The Office Is Core to Building Trust and Developing a Sustainable Leadership Model
We are still envisioning what the next iteration of the office will look and feel like to support a healthy work culture. During this state of uncertainty and constant change, many companies are faced with challenges to create an impactful return to work experience as noted in a recent paper published by our Workplace Advisory practice.
The roadblocks and opportunities to improve effective use of the office are vital to its success. In addition to core improvements to the office space, there are key leadership traits that are important to increase engagement, utilization, and provide an attractive workplace experience.
Building Trust in the Workplace: The Importance of Face-to-Face Interactions
According to research conducted by MIT’s Human Dynamics Lab, face-to-face requests of any sort are 34 times more effective than those sent by email, and a physical handshake promotes cooperation and influences negotiation outcomes for the better.
In today’s hybrid work environment, building trust between colleagues has become a challenge. Trust is the foundation of any relationship, and in the workplace, it plays a critical role in collaboration, innovation, and productivity. The question is, how can we build trust in the workplace when we are not physically present with our colleagues each day?
I recently had a great conversation on this topic with Kringle Ho, our Growth Marketing Manager at Colliers. She and I first met in Chicago last year at the CoreNet Global Summit. It was that face-to-face meeting that spurred our now weekly mentorship sessions, where we explore a wide range of topics relating to the future of work, commercial real estate, and more.
During our conversation, Kringle pointed out that trust is a fundamental element of employee engagement. When employees trust each other, they feel comfortable sharing their ideas, taking risks, and collaborating on new projects. It is the baseline of having someone’s best interests in mind that leads to innovation and productivity.
The Role of Strong Professional Networks
We also discussed the strength of the professional networks our employees develop as a critical factor in building trust in the workplace. These networks, whether formal or informal, are essential in fostering relationships and trust which lead to improved engagement and productivity.
The great resignation made it challenging to get to know the people that you rely on in a meaningful way each day. With upwards of one-third of the workforce turning over in most companies, the ability to get to know new colleagues in a purely virtual environment is strained and at times lost.
The pandemic has forced organizations to adapt and, in many cases, radically transform the way they work, adding even more complexity to building trust.
At least 70% of communication is non-verbal. Although digital platforms have helped us bridge the communication divide, they do not make up for the power of meeting in person. The office is the foundation for building trust with your employees. Businesses that prioritize developing networks and building trust between their team members will create a more positive work environment, increased employee engagement, innovation, and ultimately, business success.

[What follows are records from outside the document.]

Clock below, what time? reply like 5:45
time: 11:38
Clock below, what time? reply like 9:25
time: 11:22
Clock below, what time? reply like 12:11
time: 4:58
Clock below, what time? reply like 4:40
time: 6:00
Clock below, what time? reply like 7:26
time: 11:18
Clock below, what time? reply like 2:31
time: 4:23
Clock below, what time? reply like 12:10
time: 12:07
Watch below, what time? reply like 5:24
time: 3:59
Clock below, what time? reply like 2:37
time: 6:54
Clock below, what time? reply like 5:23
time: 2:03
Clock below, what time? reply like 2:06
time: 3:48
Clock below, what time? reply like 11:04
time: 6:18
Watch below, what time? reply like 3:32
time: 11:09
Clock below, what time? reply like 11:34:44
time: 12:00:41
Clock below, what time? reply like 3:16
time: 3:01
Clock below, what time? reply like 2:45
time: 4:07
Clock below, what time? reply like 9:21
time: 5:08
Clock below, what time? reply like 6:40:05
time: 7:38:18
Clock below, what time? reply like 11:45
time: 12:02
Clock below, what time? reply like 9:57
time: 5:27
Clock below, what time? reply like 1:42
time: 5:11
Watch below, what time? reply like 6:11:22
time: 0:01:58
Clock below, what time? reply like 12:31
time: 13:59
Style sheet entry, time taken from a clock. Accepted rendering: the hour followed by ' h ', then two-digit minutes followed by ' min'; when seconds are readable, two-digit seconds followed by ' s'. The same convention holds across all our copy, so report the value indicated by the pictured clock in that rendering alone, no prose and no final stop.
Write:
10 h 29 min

The Three A’s of Leadership in a Hybrid Workplace
Kringle, also noted the importance of adapting your leadership style when developing a hybrid work environment, “My personal experience has guided me to adopt what I call a triple-A approach, a framework that relies on providing: autonomy, authority, and accountability.”
Employees want the autonomy to perform without being micromanaged, the authority to make decisions, and seek accountability for their results. Ensuring we reward and recognize employees for their accomplishments also provides motivation and encourages them to continue to work hard.
Ultimately, good leaders adapt their leadership style to ensure they are supporting an engaged workforce. The great resignation emphasized some key reasons why employees sought greener pastures to evolve their careers. Key among them was greater flexibility for work-life balance and the ability to create their own schedule between working remotely or in the office. To attract and retain the best talent, adopting a triple-A approach aligns well with the personal goals that most of the post-pandemic workforce desires.
Culture Dictates Effective Leadership
According to research by Deloitte, 82% of people believe that culture is a potential competitive advantage, and 94% of entrepreneurs and 88% of job seekers say that healthy work culture is vital for success.
Developing and cultivating a positive workplace culture is imperative to effective leadership.
The values an organization creates should be the lens through which decisions are made. A leader who gives employees the autonomy to make decisions while focusing on values as the north star to guide their choices, creates a strong framework for a transparent and collaborative environment. Leaders who consistently apply their values to their decision-making process find they are sought after by the best employees.